Parlando di turismo e delle difficoltà del settore, il ministro aggiunge: “La Sicilia l’ho girata tutta, o quasi. Ci sono strade da terzo mondo, questo lo dico al governo”. “La Sicilia dovrebbe puntare sulla diversificazione, sulla destagionalizzazione che le permetterebbe di vivere di turismo 11 mesi all’anno, ha delle potenzialità inespresse: mare, montagna, enogastronomia, cultura e storia – ha aggiunto – La Sicilia a 360 gradi può dare delle risposte che il turismo italiano e internazionale chiede al nostro Paese”.

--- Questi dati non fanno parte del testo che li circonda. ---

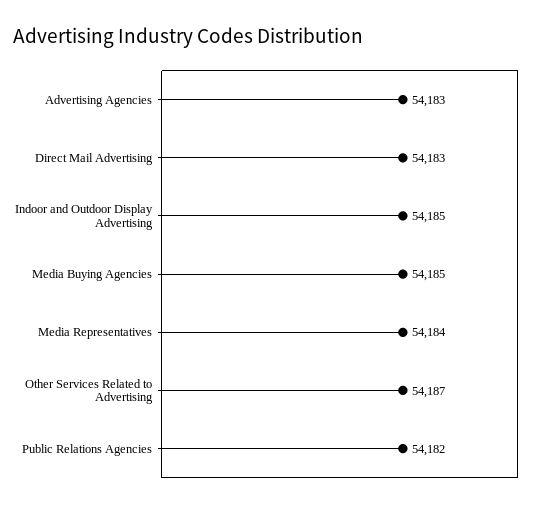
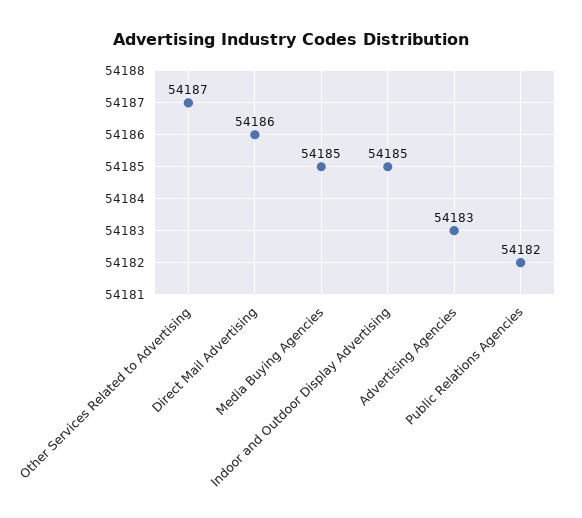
Direct Mail Advertising: 54183 -> 54186
Media Representatives: 54184 -> none

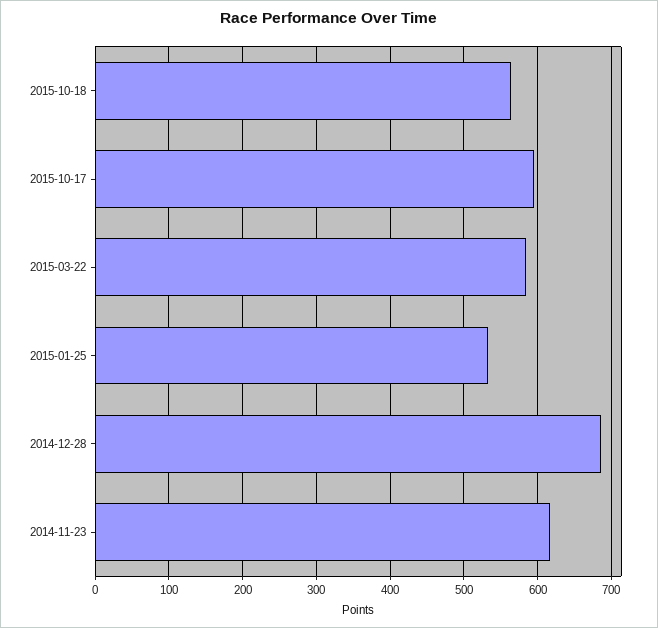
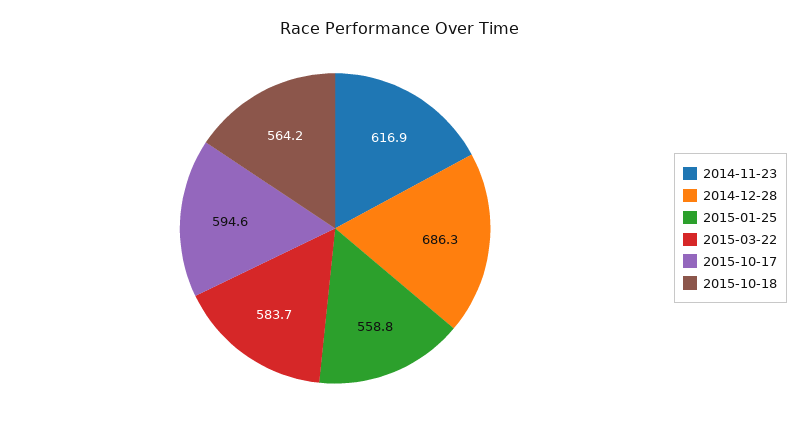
2015-01-25: 530 -> 558.8

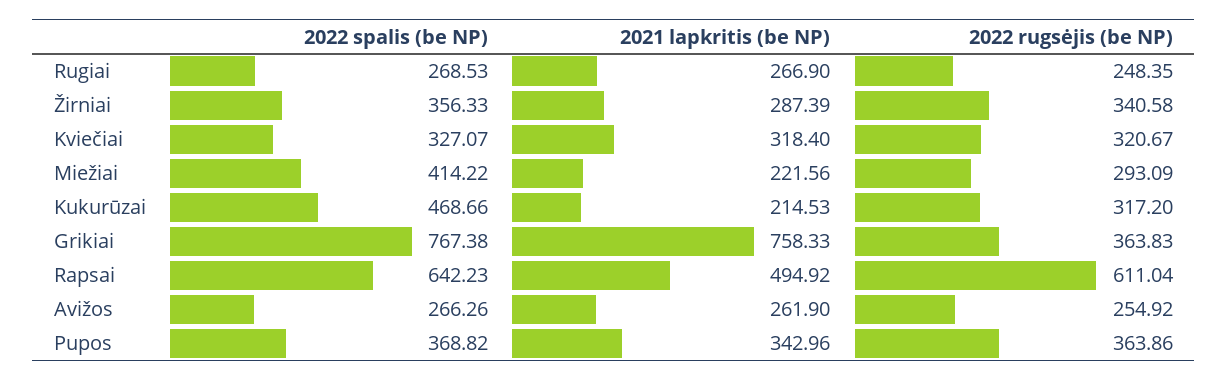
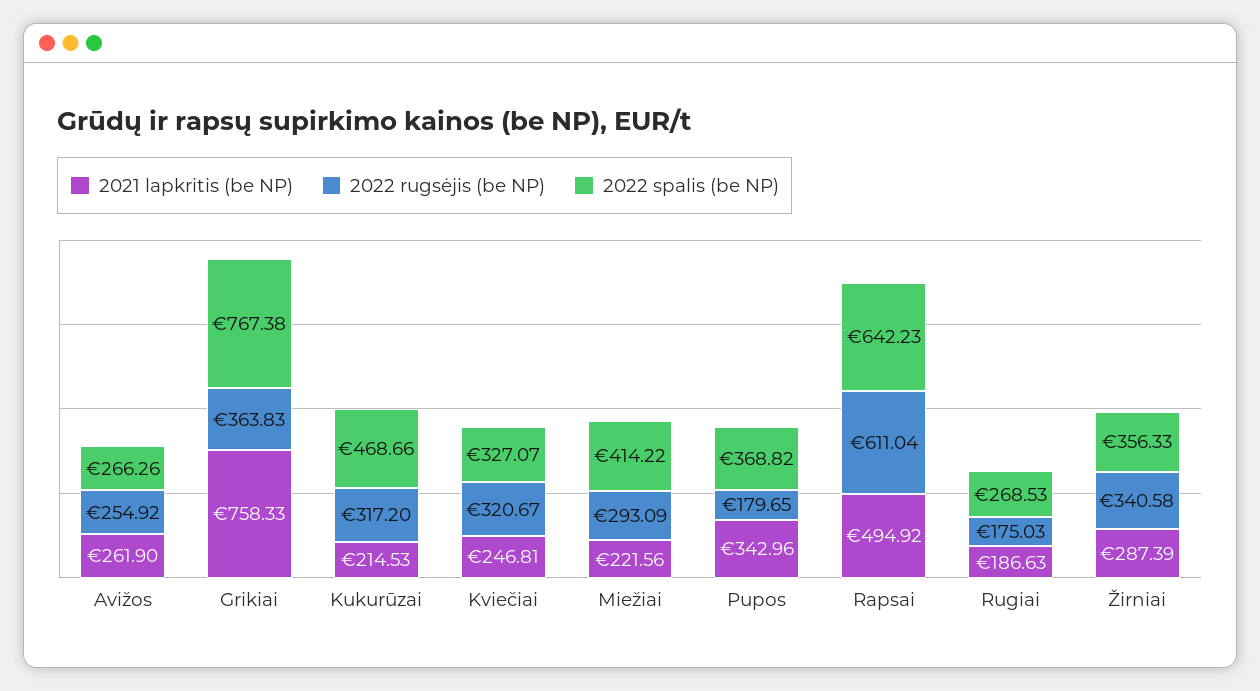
2021 lapkritis (be NP), Rugiai: 266.9 -> 186.63
2022 rugsėjis (be NP), Rugiai: 248.35 -> 175.03
2021 lapkritis (be NP), Kviečiai: 318.4 -> 246.81
2022 rugsėjis (be NP), Pupos: 363.86 -> 179.65

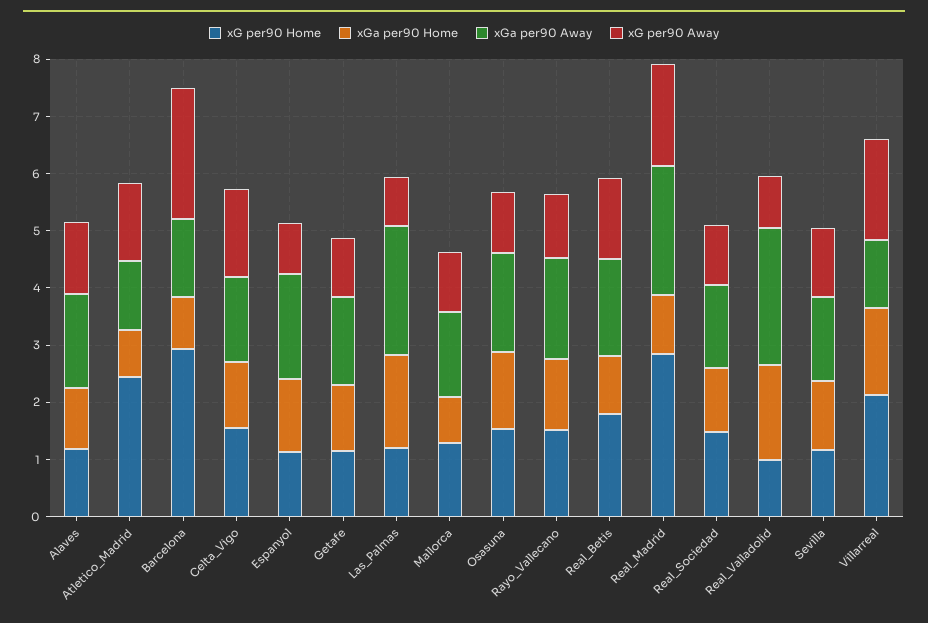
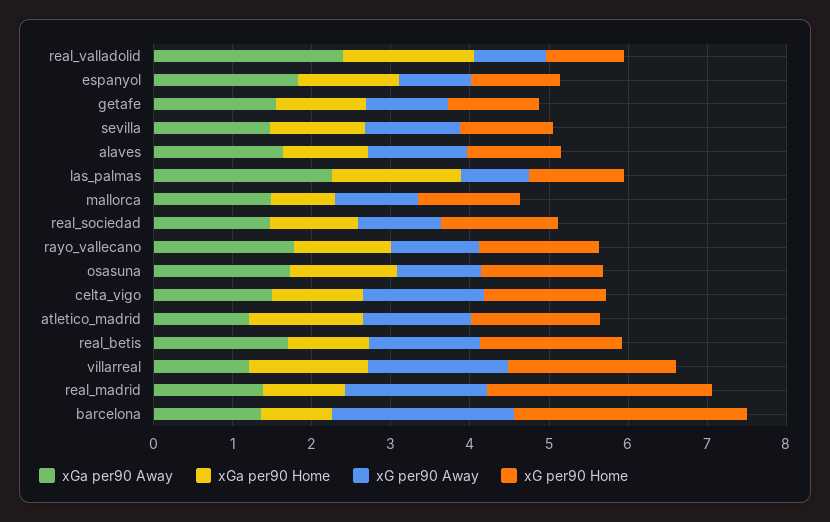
xG per90 Home, Atletico_Madrid: 2.4 -> 1.6
xGa per90 Home, Atletico_Madrid: 0.8 -> 1.4
xGa per90 Away, Real_Madrid: 2.2 -> 1.4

Secondo Centinaio “è necessario fare sistema, spendere bene i fondi europei che ci sono e le opportunità ci possono essere”. Per il ministro tante le opportunità in campo che “al momento l’Isola non sta cogliendo e sta perdendo un treno che non passa tutti gli anni. Non è colpa dei siciliani oggi se l’Italia in generale sta rischiando di perdere un treno, la colpa è di tutti noi che non facciamo sistema, che non ci promuoviamo nel migliore dei modi e non abbiamo avuto la lungimiranza di capire che altri Stati si sono attrezzati meglio di noi e stanno dando ai turisti quelle risposte che noi non riusciamo a dare. La Sicilia è la centro del Mediterraneo, potrebbe diventare l’hub di tutti i croceristi, invece l’hub è la Spagna”.